- _REQUIREMENT_: Count the lines below that contain the string "name". Reply with the number alone.

- _RECORD EXTRACTS_:
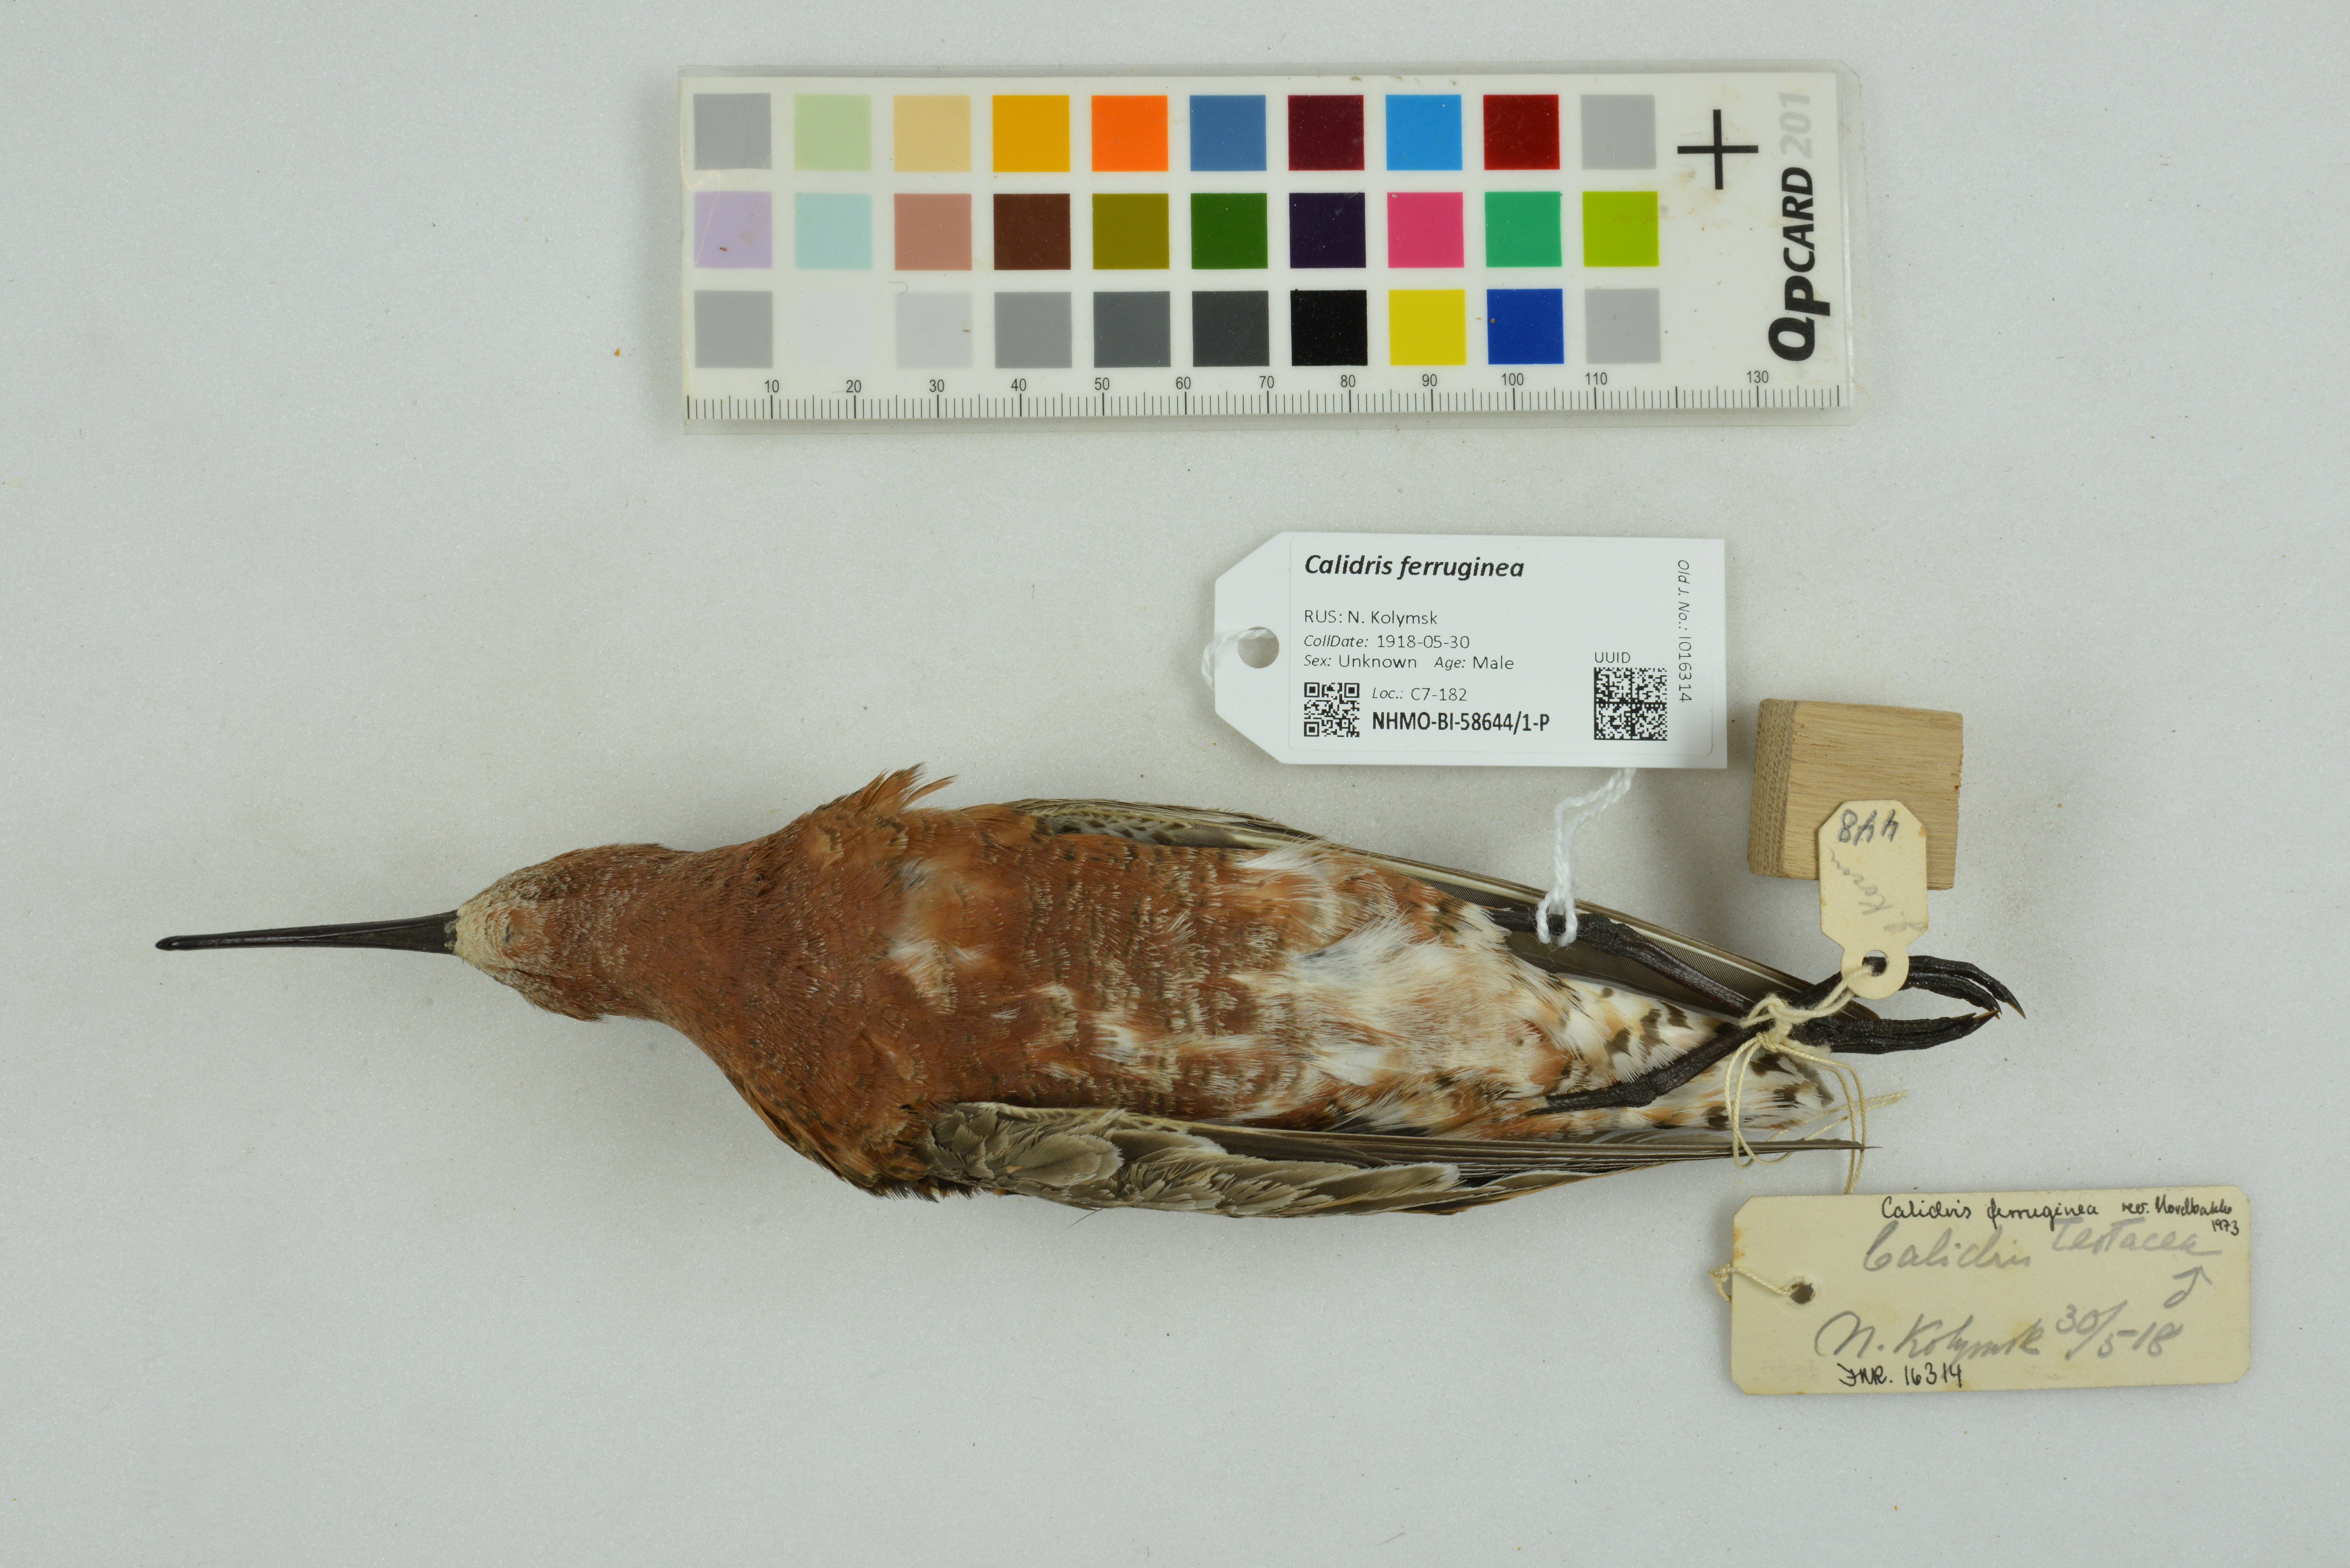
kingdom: Animalia
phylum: Chordata
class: Aves
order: Charadriiformes
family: Scolopacidae
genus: Calidris
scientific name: Calidris ferruginea
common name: Curlew sandpiper
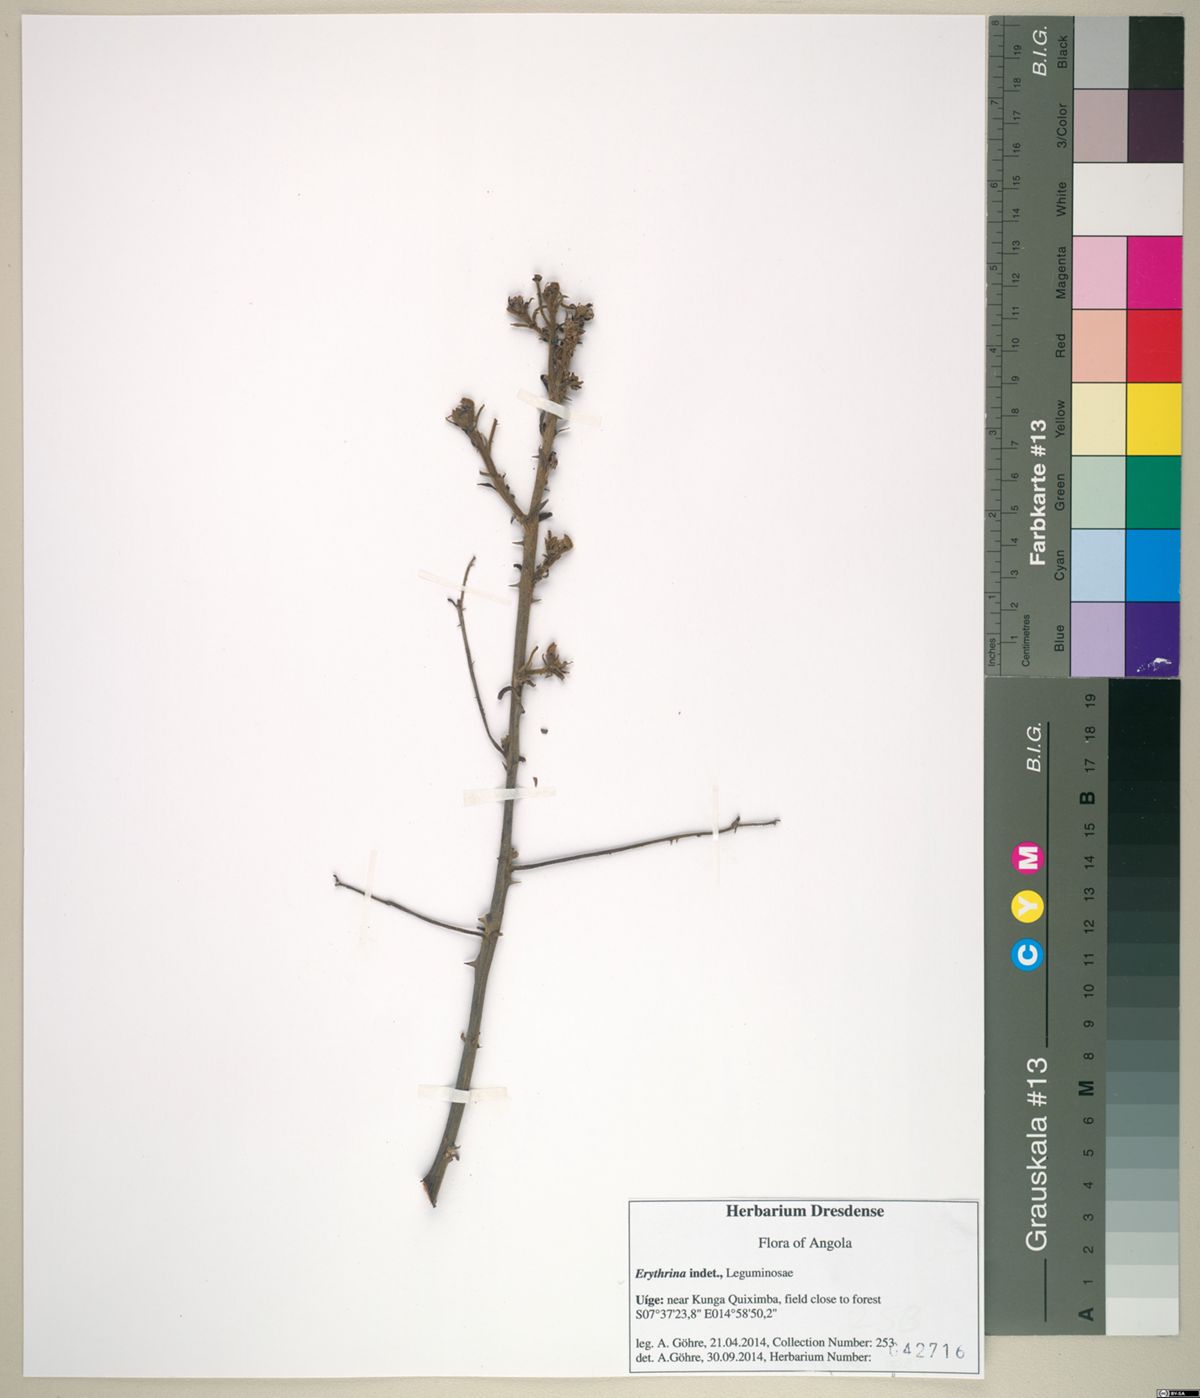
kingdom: Plantae
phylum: Tracheophyta
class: Magnoliopsida
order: Fabales
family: Fabaceae
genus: Erythrina
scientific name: Erythrina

- _RESULT OF THIS TASK_: 3